Start of Text shown

Medium-Complexity Problems - Where Reasoning Helps
What's going on?
Once tasks require intermediate levels of logical steps (e.g., planning three or four steps ahead), reasoning models start to pull ahead.
Why this happens?
Structured problem solving: Breaking a task into sub-steps helps trace paths toward correct answers when there are multiple steps to consider.
Self-correction and guidance: Chain-of-thought allows the model to check itself internally and reduce mistakes that simple end-to-end models make.
Example situations: Tasks where premature assumptions lead to wrong answers. Problems where intermediate checks reduce cascading errors.
Key insight
Reasoning traces do pay off when problems are complex enough to benefit from staging, but not so complex that they overwhelm the model.
High-Complexity Problems - Collapse of Performance
What's going on?
At high levels of complexity, both standard and reasoning models break down. Their accuracy drops sharply - and in some cases to near zero - even when the model still has unused token capacity.
Complete accuracy collapse: Models fail to find correct solutions consistently beyond a complexity threshold.
Reduced reasoning effort: Counterintuitively, reasoning models often spend fewer tokens thinking on harder tasks, as if they “give up” before using their full token budget. ([Vofer][6])
Inconsistent logical execution: Even given explicit algorithms, models struggle to follow exact computational steps reliably.

End of Text shown

Task brief.
According to the text on problem complexity and reasoning models, how does the thinking effort of reasoning models change on harder tasks?

Start of The data

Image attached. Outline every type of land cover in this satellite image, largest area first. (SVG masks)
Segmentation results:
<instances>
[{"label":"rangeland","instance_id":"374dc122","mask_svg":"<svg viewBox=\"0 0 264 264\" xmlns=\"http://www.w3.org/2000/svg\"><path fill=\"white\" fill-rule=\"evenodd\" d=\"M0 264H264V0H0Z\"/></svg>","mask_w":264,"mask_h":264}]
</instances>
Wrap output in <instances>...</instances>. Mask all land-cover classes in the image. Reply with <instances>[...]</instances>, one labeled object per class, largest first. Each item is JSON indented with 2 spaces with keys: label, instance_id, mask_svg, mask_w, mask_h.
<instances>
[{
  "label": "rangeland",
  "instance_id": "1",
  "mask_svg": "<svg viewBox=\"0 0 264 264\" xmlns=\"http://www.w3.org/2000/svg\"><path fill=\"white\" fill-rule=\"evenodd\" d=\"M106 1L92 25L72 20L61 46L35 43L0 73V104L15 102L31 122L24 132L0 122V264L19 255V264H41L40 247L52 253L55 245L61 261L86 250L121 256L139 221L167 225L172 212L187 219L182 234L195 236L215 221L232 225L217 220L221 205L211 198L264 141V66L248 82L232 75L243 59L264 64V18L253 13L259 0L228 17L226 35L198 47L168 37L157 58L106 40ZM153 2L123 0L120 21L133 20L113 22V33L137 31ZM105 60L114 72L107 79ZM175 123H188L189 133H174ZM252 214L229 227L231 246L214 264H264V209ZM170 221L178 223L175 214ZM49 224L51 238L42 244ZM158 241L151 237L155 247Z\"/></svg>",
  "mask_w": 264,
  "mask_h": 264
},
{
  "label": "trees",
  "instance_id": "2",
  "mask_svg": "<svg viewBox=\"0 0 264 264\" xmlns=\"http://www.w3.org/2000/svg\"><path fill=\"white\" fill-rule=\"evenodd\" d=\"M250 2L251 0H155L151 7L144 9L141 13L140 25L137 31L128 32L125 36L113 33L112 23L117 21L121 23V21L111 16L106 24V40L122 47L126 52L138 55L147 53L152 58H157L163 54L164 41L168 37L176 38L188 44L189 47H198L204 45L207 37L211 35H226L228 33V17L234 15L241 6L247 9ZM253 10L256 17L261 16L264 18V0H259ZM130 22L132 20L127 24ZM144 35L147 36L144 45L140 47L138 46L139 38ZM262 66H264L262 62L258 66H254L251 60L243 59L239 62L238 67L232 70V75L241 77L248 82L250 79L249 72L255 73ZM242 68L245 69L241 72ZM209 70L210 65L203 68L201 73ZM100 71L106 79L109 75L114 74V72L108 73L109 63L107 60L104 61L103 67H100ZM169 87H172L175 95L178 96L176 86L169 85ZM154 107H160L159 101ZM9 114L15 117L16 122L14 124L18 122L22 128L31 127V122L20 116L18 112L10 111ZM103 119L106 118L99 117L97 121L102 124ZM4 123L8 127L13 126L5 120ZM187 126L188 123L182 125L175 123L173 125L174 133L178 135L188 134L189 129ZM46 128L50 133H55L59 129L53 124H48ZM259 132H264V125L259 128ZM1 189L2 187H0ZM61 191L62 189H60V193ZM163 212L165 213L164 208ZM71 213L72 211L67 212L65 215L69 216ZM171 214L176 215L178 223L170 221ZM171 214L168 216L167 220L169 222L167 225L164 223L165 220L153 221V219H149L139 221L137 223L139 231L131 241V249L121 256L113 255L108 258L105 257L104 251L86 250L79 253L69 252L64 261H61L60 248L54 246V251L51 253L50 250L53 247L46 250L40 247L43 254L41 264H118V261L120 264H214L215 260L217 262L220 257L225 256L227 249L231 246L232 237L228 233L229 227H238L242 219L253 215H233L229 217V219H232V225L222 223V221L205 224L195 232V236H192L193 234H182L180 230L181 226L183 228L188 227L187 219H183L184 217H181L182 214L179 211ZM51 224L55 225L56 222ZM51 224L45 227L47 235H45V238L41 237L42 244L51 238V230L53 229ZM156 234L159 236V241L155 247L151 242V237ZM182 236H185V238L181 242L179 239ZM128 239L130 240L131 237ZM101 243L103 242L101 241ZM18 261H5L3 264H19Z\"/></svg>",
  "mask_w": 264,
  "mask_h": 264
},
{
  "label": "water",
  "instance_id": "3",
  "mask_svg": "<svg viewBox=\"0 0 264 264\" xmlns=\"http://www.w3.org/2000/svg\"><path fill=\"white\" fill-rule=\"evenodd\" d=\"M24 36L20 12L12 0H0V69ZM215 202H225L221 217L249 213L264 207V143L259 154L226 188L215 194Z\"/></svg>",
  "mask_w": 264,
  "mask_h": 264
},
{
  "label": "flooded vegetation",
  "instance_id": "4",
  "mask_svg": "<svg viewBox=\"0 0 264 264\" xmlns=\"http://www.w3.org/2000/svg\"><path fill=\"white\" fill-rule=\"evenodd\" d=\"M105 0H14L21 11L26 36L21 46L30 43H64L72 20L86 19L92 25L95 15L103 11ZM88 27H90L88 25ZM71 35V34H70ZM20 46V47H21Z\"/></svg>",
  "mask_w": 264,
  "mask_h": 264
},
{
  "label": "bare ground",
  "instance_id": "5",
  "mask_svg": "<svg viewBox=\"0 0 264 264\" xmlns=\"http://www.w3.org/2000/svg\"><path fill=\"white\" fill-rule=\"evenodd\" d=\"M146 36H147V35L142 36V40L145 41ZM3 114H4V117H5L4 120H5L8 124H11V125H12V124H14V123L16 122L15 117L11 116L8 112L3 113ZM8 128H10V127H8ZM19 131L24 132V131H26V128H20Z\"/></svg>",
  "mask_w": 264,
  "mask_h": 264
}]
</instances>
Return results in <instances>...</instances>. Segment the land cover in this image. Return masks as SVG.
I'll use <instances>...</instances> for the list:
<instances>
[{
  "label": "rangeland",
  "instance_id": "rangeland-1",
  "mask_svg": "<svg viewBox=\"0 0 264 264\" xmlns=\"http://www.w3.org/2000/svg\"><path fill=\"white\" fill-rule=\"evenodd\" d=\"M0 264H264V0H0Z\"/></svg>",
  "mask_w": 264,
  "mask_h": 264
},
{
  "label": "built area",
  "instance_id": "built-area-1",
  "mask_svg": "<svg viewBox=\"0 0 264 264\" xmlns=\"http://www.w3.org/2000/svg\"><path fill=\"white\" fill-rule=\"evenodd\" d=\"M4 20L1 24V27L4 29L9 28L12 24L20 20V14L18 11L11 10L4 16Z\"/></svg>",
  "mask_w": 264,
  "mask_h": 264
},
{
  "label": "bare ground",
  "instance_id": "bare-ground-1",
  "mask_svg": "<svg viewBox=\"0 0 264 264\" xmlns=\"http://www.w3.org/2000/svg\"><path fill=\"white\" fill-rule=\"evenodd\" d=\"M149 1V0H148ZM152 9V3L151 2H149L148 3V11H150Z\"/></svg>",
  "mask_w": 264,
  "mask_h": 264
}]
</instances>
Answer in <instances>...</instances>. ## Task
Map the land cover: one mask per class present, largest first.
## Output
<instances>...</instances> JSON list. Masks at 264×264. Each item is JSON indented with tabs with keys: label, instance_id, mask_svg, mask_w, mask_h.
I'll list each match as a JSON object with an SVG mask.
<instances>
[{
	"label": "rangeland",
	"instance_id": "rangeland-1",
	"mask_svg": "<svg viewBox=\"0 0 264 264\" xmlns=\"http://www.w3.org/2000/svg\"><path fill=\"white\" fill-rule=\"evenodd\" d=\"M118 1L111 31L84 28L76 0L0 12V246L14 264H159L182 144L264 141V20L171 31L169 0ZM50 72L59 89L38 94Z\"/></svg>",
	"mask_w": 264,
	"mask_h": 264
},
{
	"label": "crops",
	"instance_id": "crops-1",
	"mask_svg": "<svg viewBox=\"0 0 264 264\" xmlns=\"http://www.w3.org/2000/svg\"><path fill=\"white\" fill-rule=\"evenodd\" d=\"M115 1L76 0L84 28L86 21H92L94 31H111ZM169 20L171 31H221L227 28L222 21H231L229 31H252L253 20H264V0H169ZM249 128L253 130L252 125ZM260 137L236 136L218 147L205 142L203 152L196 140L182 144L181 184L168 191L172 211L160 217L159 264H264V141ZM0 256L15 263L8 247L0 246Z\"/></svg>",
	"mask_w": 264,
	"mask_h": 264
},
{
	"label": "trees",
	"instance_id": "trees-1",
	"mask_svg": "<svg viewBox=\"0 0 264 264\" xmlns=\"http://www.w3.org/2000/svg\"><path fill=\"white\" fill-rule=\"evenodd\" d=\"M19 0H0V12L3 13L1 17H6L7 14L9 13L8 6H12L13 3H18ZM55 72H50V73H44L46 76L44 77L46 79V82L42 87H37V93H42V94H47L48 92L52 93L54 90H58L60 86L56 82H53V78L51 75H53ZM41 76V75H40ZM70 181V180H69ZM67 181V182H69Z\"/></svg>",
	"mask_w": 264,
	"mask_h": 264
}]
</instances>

End of The data

Reply.
They often spend fewer tokens thinking on harder tasks, as if they give up before using their full token budget.